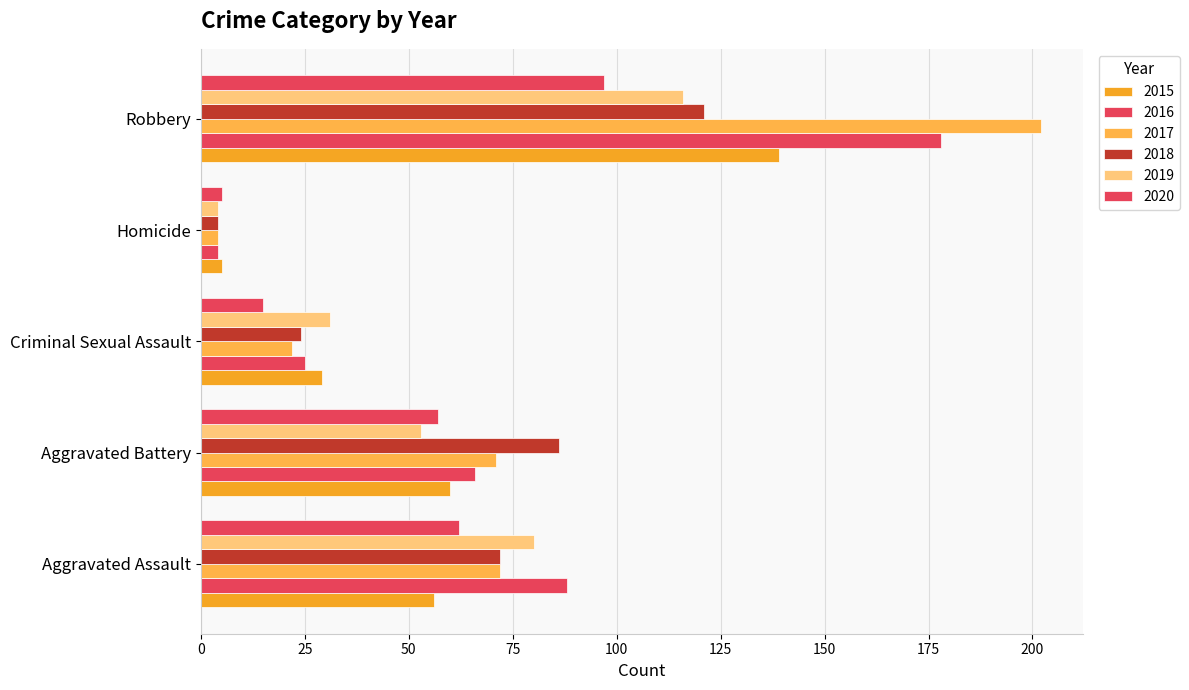

What is the difference between the second highest and second lowest values in the 2018 series?

62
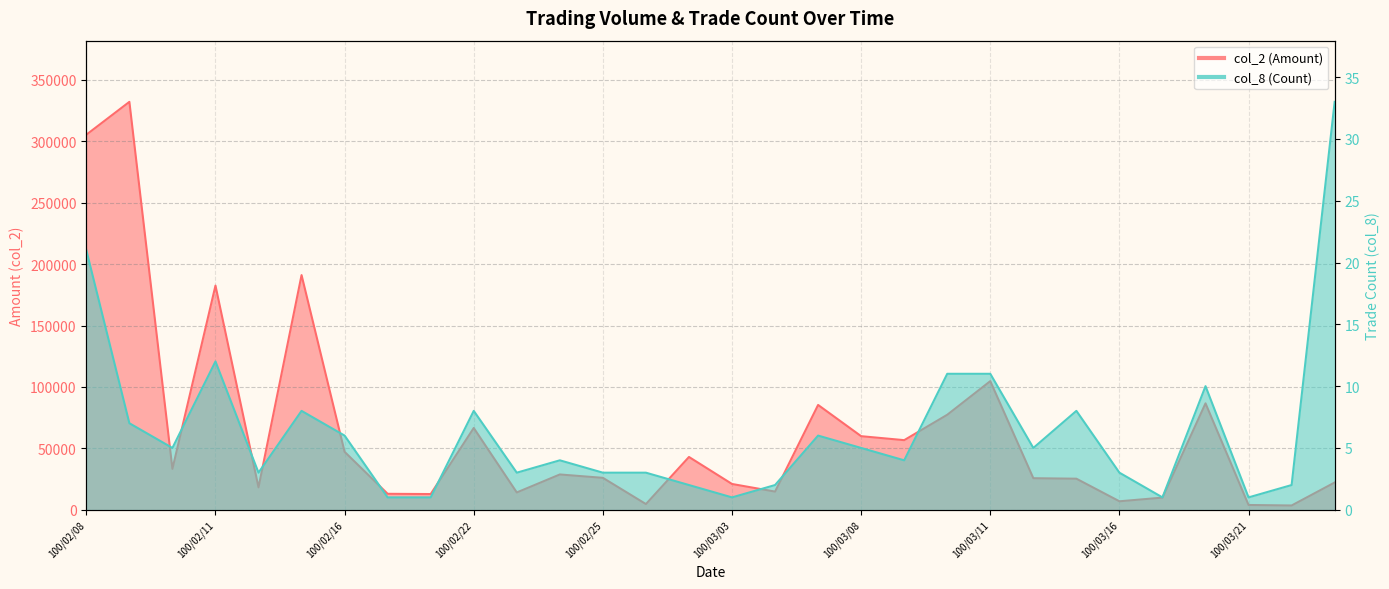

What is the difference between the second highest and minimum values in the col_8 (Count) series?

20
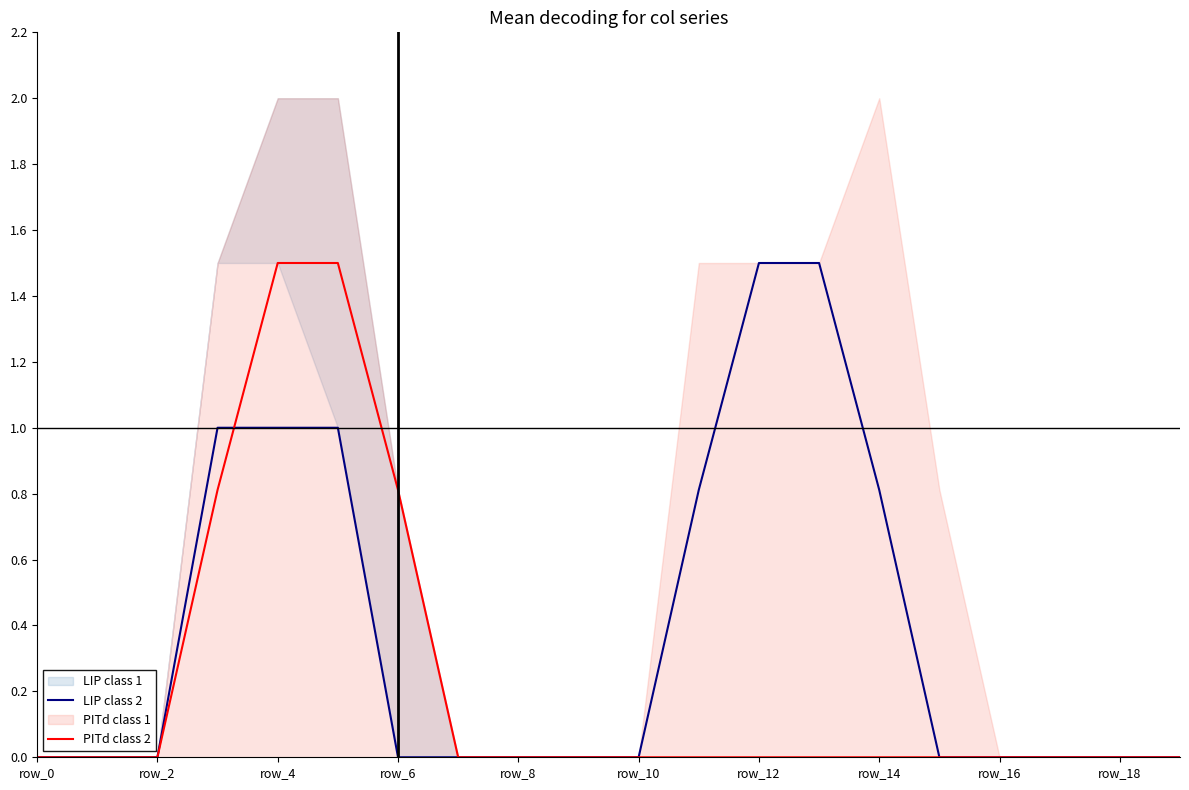

Which label corresponds to the smallest value in the chart?

row_0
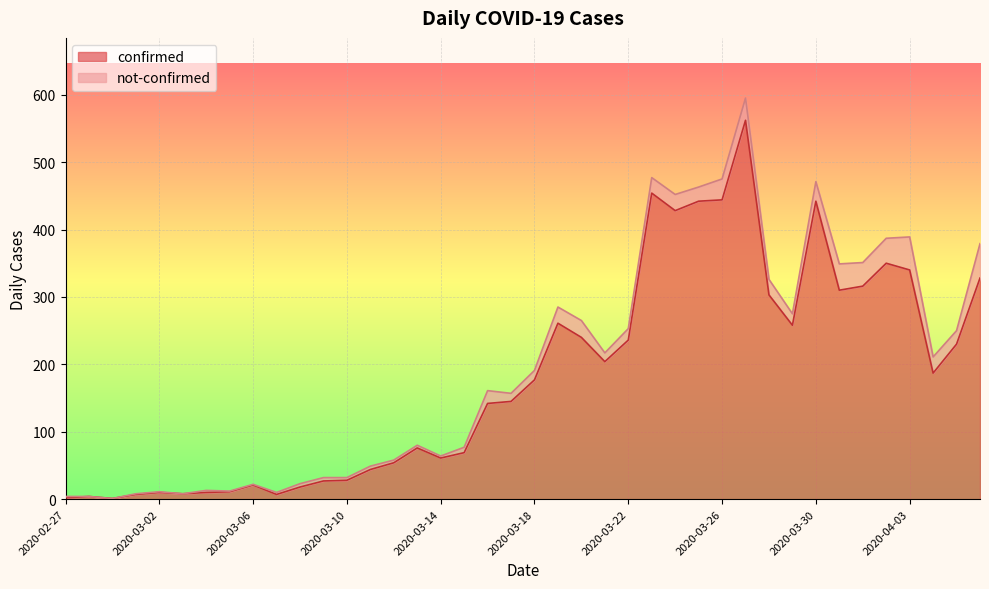

How many lines are shown in the chart?

2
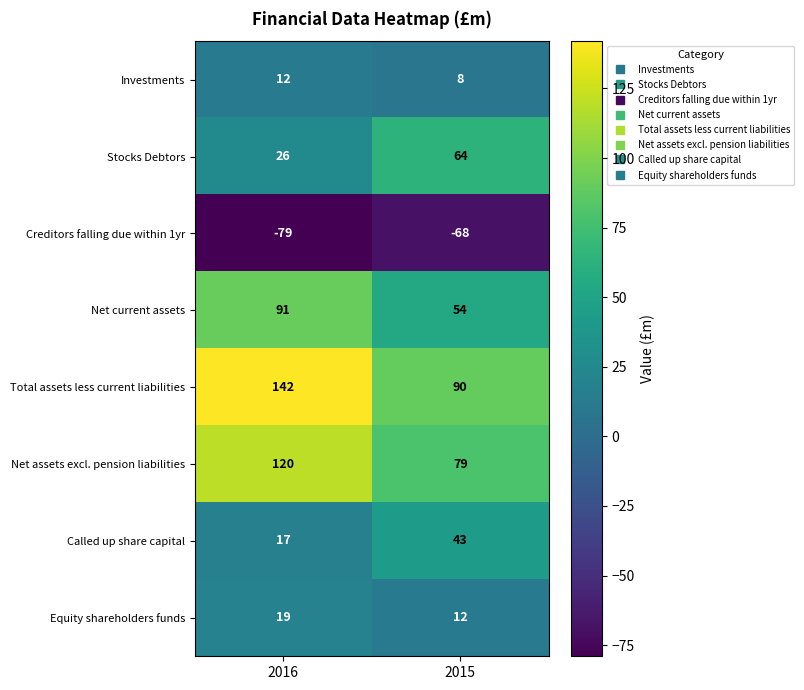

What is the sum of the Investments values at 2016 and 2015?

20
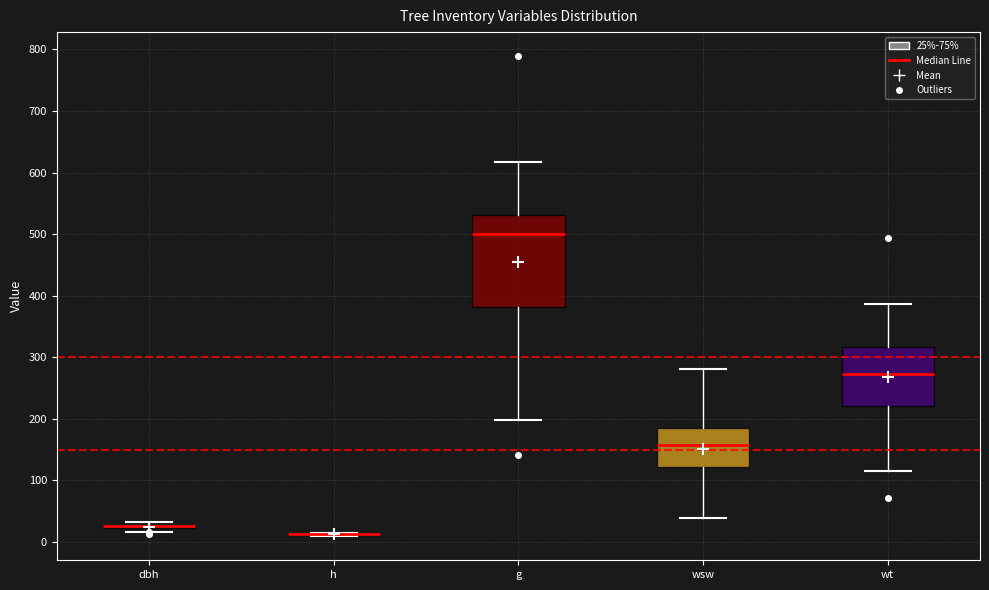

Where is the lower edge of the box for wt on the y-axis? The values are not printed on the chart, so give them approximately, as read against the axis.

220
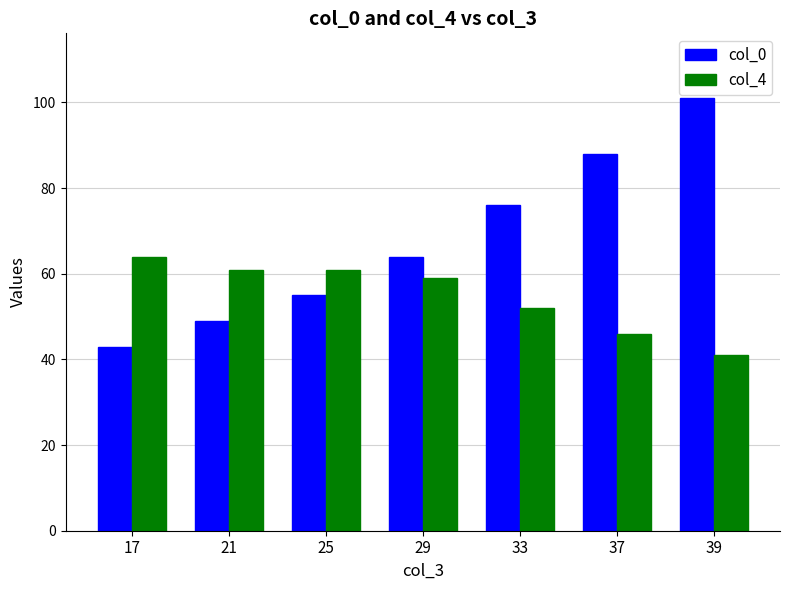

What is the difference between the maximum and minimum values in the col_4 series?

23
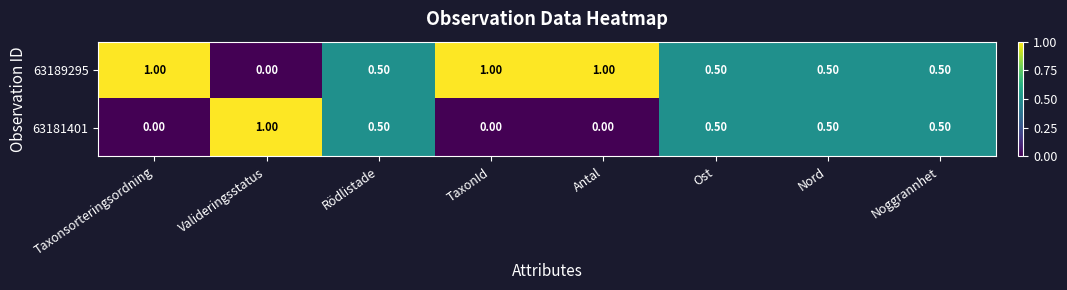

What is the total value across all series at Ost?

1.0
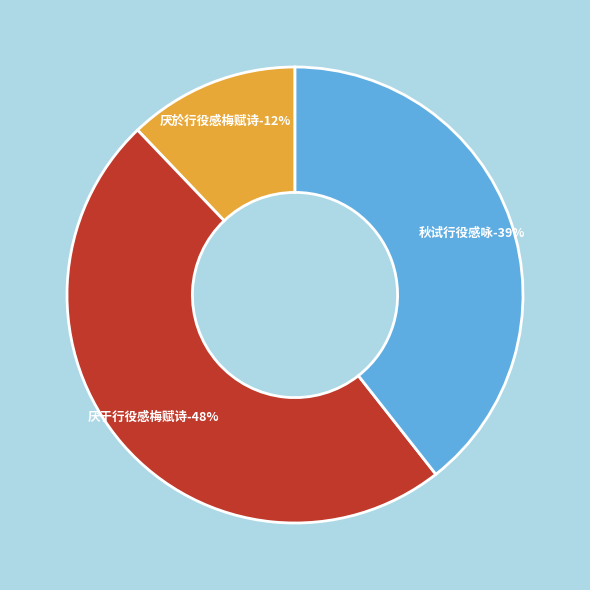

Is there a majority slice in this chart?

No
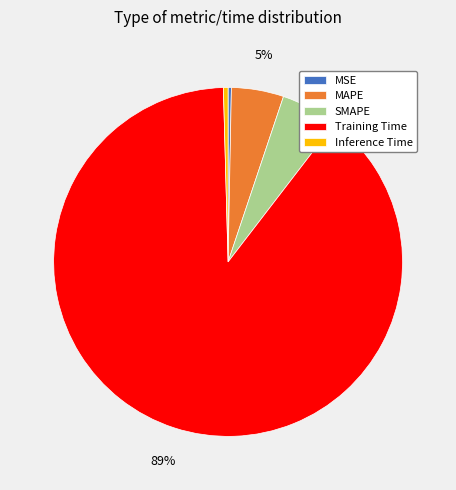

To the nearest percent, what percentage of the pie is SMAPE?

5%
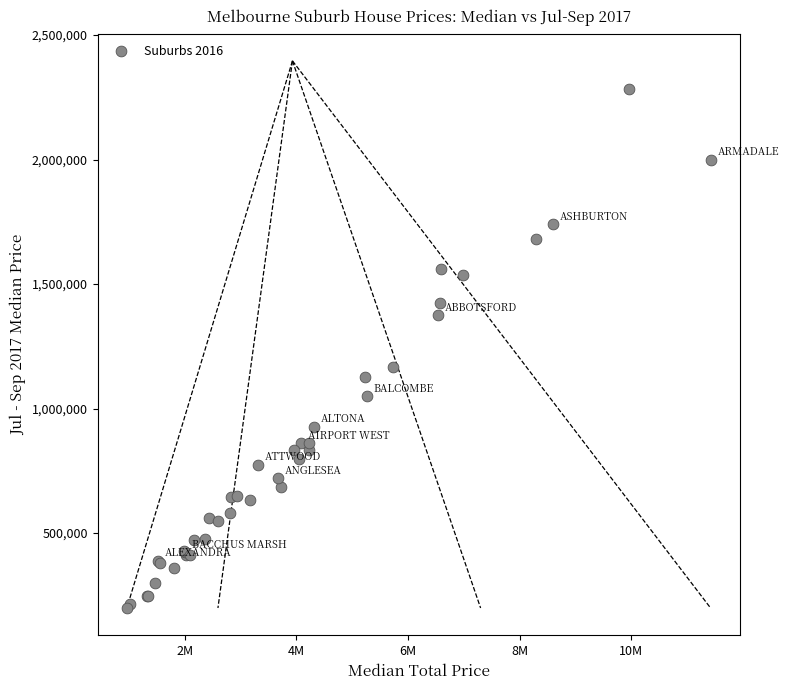

What Y value in the scatter plot is closest to 1240650?

1165500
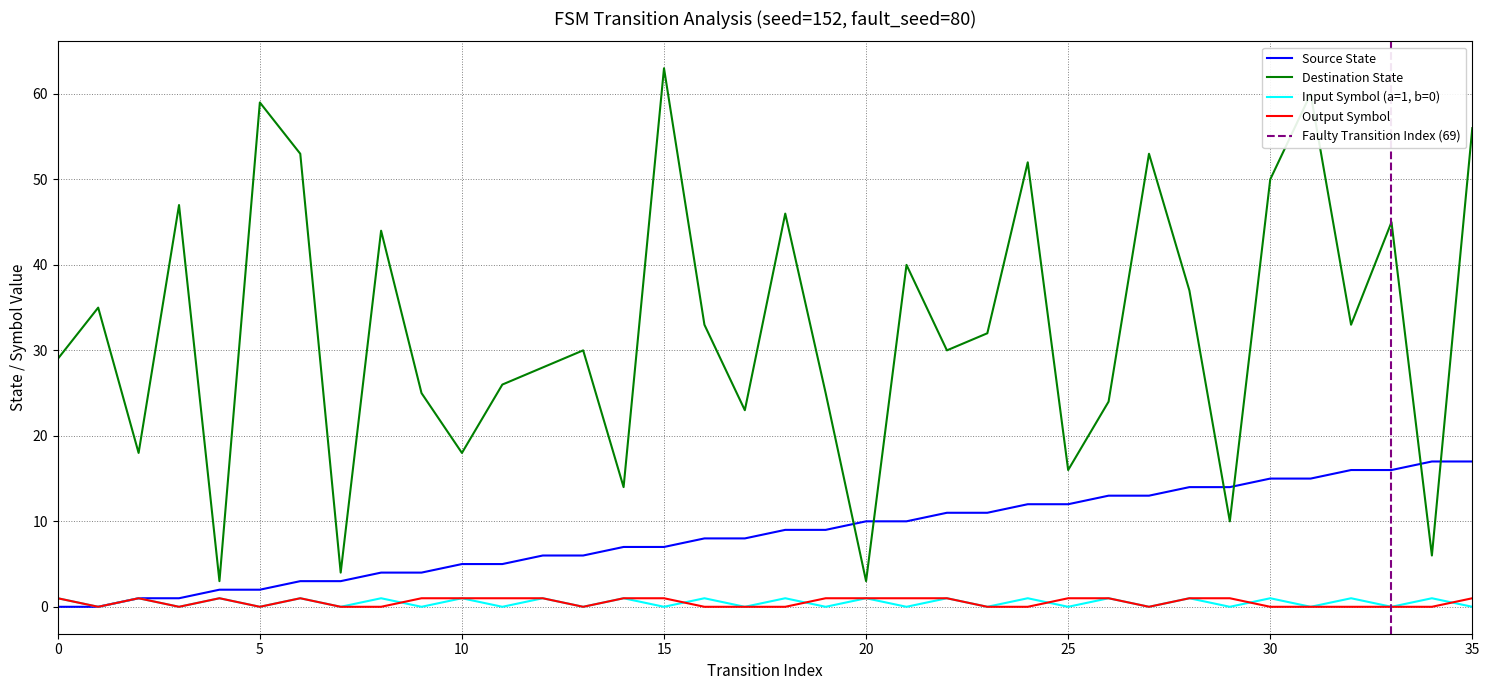

What is the sum of all source_state values?

306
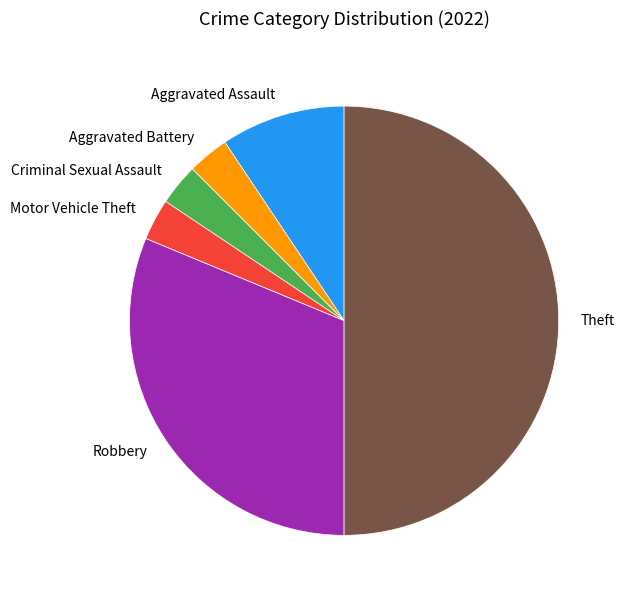

Does Motor Vehicle Theft account for over 50% of the chart?

No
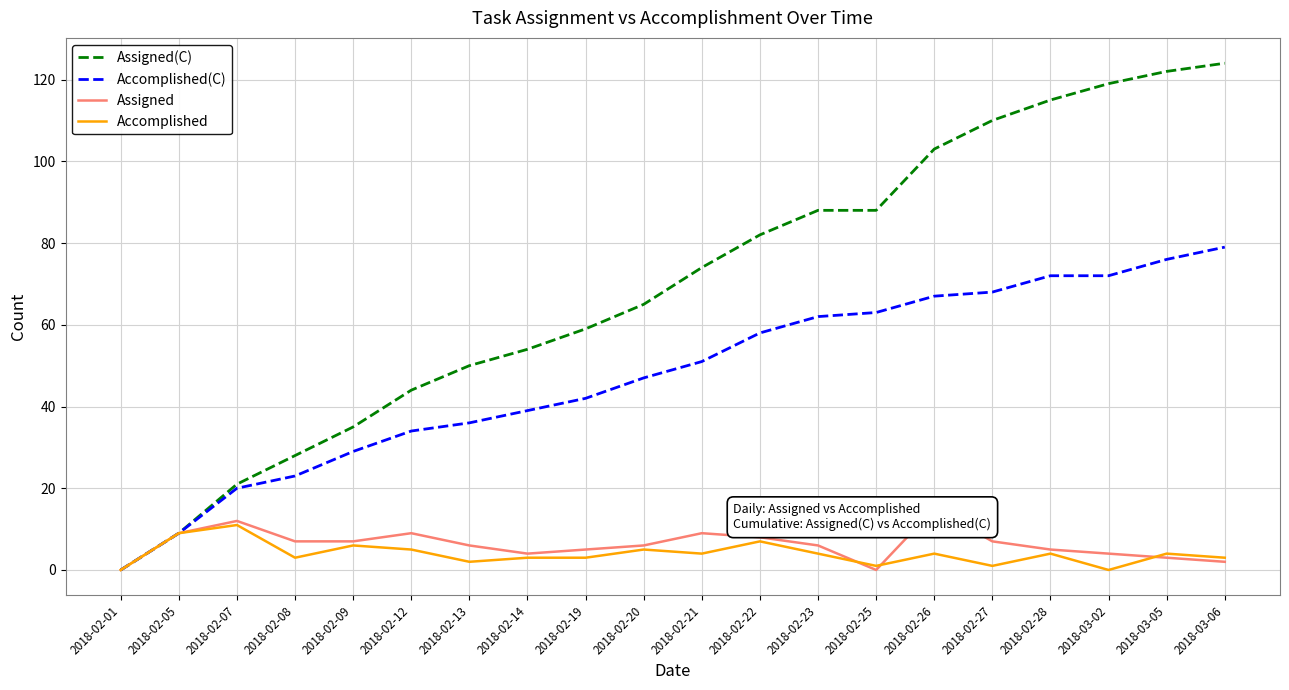

True or false: Assigned has more than 0 interior local peaks.

True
********************
**Work order**
Pull out each line in the rows above that contains the word "highest" and copy it in full.

**Answer to this exercise**
What is the difference between the second highest and second lowest values in the 2018 series?
What is the difference between the second highest and minimum values in the col_8 (Count) series?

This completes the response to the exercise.